──────── THE DATA

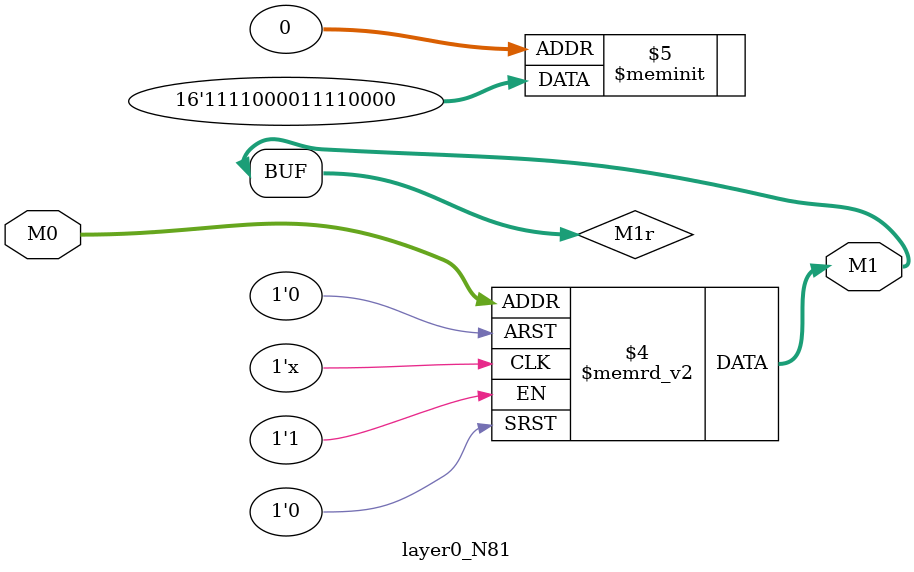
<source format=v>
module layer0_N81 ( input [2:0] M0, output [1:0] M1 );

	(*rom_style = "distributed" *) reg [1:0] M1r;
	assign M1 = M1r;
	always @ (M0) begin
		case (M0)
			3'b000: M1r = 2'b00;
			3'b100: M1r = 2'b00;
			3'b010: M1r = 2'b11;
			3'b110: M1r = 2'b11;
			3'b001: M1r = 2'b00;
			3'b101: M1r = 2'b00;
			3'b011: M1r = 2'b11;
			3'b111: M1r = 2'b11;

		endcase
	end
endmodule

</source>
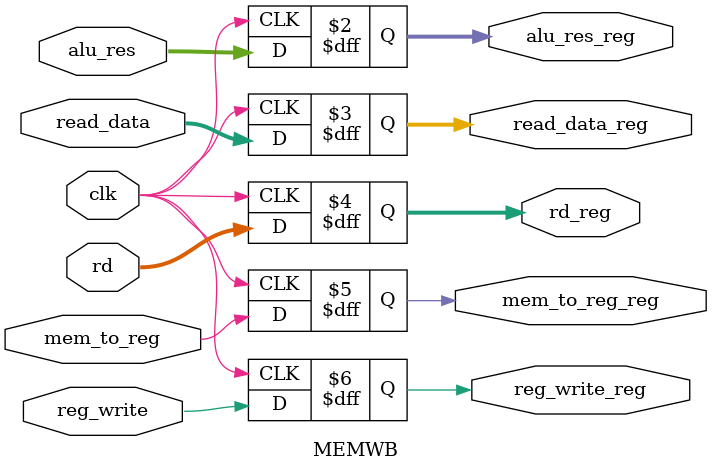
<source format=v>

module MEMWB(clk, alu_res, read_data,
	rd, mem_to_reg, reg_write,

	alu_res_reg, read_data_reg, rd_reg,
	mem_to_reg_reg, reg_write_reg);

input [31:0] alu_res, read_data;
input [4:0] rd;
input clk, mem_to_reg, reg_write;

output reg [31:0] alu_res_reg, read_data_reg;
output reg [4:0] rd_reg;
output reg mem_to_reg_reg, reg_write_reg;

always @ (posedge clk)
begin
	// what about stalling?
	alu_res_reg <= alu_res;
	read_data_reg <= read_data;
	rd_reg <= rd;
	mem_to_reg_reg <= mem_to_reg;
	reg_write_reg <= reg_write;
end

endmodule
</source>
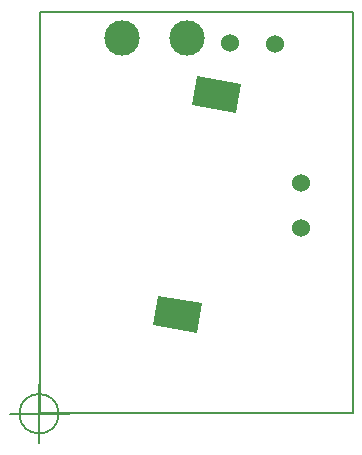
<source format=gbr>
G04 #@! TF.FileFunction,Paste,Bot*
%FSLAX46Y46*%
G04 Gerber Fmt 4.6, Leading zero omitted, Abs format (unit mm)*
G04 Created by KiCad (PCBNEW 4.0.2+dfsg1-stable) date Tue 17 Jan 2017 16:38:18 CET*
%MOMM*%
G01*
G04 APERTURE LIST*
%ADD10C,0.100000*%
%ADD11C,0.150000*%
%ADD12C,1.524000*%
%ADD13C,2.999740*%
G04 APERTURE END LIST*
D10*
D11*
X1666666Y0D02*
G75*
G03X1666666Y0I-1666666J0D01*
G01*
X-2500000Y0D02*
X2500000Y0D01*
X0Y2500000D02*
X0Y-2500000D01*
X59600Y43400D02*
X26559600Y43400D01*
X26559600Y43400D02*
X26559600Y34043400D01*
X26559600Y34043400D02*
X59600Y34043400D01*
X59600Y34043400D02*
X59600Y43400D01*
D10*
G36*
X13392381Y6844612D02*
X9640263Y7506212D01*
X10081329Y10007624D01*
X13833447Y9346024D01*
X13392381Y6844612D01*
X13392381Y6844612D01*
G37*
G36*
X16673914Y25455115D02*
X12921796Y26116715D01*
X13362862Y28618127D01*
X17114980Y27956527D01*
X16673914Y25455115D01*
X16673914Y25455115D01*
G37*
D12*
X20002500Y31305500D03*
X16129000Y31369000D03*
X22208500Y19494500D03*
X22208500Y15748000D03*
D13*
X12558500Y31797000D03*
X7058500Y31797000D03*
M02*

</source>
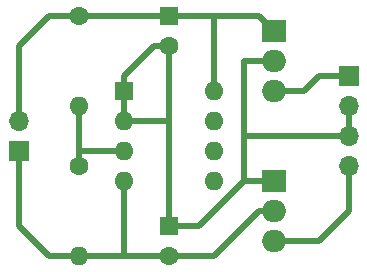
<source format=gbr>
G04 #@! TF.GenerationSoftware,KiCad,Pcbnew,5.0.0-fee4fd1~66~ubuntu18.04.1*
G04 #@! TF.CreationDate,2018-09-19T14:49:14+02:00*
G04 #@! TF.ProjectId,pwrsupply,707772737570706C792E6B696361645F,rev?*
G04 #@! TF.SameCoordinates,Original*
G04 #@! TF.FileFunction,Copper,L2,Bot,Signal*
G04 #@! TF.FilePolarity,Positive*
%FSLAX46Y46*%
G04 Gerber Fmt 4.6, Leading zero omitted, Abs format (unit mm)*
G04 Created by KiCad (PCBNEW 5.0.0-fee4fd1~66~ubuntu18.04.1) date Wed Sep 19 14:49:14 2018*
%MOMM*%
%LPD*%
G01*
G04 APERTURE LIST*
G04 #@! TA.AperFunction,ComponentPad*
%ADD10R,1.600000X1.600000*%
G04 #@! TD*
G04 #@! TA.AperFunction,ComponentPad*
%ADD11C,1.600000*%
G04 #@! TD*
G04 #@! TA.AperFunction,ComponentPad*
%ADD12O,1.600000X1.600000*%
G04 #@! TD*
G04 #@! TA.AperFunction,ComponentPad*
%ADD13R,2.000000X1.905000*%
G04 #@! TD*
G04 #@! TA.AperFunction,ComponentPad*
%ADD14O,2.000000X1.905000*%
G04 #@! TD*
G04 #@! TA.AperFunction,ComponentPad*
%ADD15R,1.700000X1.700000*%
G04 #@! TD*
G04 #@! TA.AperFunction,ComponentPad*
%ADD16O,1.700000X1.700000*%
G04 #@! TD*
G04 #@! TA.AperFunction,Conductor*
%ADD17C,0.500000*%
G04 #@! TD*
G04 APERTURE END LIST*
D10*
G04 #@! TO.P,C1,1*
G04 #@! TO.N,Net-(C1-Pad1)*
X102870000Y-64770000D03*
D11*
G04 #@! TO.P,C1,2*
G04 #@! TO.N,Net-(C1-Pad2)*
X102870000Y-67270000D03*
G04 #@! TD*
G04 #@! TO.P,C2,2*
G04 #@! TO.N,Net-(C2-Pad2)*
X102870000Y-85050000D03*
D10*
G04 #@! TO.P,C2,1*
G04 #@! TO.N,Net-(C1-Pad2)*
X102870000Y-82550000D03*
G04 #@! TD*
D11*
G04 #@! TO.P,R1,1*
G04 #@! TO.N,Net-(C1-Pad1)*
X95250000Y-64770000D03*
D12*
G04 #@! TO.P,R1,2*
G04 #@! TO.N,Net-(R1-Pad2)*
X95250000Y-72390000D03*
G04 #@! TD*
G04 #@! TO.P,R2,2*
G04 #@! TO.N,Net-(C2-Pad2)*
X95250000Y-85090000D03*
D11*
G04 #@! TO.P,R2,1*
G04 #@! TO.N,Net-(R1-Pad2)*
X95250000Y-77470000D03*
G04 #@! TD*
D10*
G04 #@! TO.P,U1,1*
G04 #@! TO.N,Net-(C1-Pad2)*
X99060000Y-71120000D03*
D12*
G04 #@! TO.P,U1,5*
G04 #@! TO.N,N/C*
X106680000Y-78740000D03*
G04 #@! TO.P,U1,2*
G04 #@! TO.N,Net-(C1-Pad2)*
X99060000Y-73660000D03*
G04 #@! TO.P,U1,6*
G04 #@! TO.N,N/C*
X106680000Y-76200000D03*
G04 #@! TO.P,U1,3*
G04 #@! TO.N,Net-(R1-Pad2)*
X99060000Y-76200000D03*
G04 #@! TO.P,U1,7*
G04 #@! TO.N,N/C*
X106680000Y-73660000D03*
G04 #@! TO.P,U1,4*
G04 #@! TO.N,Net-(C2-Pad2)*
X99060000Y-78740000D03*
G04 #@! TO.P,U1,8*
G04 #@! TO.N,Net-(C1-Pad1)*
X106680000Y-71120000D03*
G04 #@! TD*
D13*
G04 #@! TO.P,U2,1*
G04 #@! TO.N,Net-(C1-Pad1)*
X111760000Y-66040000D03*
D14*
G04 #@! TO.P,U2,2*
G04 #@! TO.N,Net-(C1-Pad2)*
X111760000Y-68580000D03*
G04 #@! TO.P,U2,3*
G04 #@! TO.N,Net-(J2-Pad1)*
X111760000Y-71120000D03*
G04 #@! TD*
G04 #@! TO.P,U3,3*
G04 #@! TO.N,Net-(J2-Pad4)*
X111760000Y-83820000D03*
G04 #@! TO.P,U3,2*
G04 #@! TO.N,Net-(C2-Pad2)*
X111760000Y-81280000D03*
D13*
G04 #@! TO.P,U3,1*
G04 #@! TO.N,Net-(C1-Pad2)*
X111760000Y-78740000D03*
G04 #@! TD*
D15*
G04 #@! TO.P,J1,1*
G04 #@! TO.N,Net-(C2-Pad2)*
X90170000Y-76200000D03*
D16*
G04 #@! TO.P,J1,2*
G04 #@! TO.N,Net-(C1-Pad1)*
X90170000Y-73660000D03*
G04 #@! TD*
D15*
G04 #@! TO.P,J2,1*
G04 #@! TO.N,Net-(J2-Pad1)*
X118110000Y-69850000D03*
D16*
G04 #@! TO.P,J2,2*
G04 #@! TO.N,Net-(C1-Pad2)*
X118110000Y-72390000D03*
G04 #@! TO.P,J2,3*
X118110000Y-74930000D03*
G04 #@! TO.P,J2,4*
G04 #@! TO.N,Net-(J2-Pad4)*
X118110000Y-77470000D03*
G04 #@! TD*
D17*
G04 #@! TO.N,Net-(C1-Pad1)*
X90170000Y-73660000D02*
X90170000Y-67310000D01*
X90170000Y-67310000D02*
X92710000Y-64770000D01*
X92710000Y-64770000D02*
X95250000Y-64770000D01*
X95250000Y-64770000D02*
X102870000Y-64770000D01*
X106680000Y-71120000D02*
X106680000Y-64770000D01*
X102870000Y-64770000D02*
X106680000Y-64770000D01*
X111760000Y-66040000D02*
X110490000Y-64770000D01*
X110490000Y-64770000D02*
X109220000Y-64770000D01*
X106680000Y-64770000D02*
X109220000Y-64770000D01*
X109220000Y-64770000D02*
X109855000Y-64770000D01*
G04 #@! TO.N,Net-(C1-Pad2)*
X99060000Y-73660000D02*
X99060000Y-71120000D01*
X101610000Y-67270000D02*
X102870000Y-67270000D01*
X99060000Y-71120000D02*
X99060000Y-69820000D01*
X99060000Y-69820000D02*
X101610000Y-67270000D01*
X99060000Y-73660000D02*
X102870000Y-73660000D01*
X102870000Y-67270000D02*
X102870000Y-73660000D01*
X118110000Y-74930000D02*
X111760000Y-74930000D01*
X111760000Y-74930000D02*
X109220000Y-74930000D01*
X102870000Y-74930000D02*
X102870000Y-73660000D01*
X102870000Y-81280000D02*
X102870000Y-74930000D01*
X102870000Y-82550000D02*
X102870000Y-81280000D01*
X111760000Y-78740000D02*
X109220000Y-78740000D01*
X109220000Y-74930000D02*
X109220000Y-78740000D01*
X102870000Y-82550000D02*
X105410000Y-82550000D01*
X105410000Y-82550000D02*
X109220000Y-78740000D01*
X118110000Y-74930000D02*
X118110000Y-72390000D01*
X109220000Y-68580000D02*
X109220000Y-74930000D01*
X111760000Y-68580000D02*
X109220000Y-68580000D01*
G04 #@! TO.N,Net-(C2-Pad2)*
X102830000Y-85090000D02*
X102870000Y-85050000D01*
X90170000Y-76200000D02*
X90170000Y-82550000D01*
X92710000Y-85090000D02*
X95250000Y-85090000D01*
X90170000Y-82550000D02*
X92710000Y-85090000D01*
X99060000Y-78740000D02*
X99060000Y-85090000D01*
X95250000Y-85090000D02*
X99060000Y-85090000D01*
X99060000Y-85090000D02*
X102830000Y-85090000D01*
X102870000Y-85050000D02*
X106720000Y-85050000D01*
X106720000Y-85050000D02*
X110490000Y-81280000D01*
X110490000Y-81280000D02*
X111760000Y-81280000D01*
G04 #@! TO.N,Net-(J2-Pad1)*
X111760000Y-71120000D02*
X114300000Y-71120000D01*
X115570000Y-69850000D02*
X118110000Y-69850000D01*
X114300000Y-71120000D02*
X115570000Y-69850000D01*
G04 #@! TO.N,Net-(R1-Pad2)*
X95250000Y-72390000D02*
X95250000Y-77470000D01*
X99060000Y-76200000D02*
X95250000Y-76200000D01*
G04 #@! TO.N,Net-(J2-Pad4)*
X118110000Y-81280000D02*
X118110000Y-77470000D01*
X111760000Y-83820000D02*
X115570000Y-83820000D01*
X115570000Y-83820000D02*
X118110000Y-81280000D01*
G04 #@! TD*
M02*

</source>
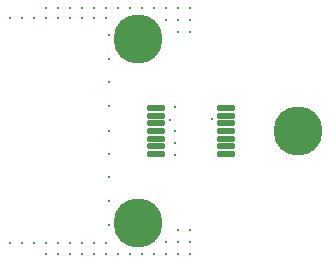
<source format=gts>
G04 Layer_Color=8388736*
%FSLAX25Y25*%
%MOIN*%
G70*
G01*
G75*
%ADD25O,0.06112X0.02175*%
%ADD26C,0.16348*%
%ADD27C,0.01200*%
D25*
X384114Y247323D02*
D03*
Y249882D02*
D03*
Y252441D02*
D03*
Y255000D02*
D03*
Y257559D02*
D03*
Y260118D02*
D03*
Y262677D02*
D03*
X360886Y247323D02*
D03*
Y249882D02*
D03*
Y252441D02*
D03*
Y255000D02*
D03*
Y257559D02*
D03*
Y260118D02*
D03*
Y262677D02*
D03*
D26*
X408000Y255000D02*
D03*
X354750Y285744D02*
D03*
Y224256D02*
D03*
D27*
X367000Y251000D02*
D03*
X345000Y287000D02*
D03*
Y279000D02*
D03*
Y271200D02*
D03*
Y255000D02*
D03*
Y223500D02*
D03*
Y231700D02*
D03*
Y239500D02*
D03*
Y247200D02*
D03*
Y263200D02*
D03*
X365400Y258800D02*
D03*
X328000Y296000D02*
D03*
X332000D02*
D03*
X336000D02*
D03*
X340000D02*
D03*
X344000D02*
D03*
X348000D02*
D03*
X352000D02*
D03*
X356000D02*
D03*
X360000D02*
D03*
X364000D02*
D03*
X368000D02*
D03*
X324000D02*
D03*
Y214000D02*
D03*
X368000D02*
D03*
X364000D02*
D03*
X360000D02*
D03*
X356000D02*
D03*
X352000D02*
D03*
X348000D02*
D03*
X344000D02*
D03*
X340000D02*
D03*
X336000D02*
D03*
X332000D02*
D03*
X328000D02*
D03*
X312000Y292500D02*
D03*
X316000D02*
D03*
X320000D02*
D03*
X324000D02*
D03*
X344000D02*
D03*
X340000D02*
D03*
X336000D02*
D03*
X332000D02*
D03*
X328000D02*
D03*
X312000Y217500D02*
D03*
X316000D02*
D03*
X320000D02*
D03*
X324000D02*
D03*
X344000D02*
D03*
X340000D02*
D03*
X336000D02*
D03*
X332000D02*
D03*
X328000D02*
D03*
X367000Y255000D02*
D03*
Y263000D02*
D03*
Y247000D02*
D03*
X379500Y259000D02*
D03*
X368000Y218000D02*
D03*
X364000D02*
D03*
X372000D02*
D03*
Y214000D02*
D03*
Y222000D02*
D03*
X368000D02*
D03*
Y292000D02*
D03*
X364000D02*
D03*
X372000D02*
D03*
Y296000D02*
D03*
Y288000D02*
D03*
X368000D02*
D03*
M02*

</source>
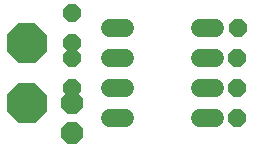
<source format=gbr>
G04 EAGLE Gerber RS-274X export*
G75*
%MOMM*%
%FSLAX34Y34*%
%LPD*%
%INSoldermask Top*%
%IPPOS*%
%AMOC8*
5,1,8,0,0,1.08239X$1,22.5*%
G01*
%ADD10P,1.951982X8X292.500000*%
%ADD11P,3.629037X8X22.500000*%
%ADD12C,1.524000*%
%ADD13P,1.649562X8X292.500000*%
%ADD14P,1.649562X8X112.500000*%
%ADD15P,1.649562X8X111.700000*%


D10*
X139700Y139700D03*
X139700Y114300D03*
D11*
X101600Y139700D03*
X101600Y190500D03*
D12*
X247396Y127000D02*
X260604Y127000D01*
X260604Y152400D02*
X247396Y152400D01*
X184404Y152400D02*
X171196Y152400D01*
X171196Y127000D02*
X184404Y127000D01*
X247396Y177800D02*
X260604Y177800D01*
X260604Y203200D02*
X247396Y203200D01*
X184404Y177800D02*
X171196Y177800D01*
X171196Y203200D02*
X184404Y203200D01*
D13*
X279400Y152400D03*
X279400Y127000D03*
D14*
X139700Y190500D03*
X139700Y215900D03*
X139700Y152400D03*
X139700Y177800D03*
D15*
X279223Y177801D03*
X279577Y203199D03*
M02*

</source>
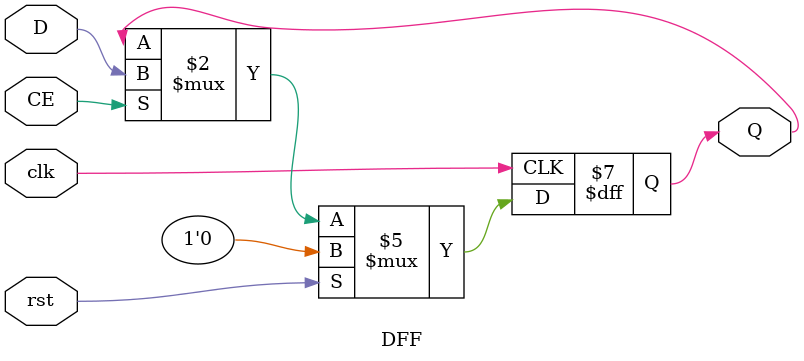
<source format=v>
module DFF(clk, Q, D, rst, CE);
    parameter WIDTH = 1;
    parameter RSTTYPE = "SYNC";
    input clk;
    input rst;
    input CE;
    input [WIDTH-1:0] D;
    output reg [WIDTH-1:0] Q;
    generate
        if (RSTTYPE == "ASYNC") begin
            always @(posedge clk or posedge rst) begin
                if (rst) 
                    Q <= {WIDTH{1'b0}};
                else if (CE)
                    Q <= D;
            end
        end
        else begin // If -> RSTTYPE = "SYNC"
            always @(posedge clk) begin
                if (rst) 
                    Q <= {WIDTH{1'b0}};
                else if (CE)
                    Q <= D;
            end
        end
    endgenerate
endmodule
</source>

────────────────

#### TASK PROMPT
Look above for the line with "X260604Y177800D01*"; retype exactly that line, every line after it up to the line with "X139700Y152400D03*", and that line too, nothing else.

#### FINISHED EXERCISE
X260604Y177800D01*
X260604Y203200D02*
X247396Y203200D01*
X184404Y177800D02*
X171196Y177800D01*
X171196Y203200D02*
X184404Y203200D01*
D13*
X279400Y152400D03*
X279400Y127000D03*
D14*
X139700Y190500D03*
X139700Y215900D03*
X139700Y152400D03*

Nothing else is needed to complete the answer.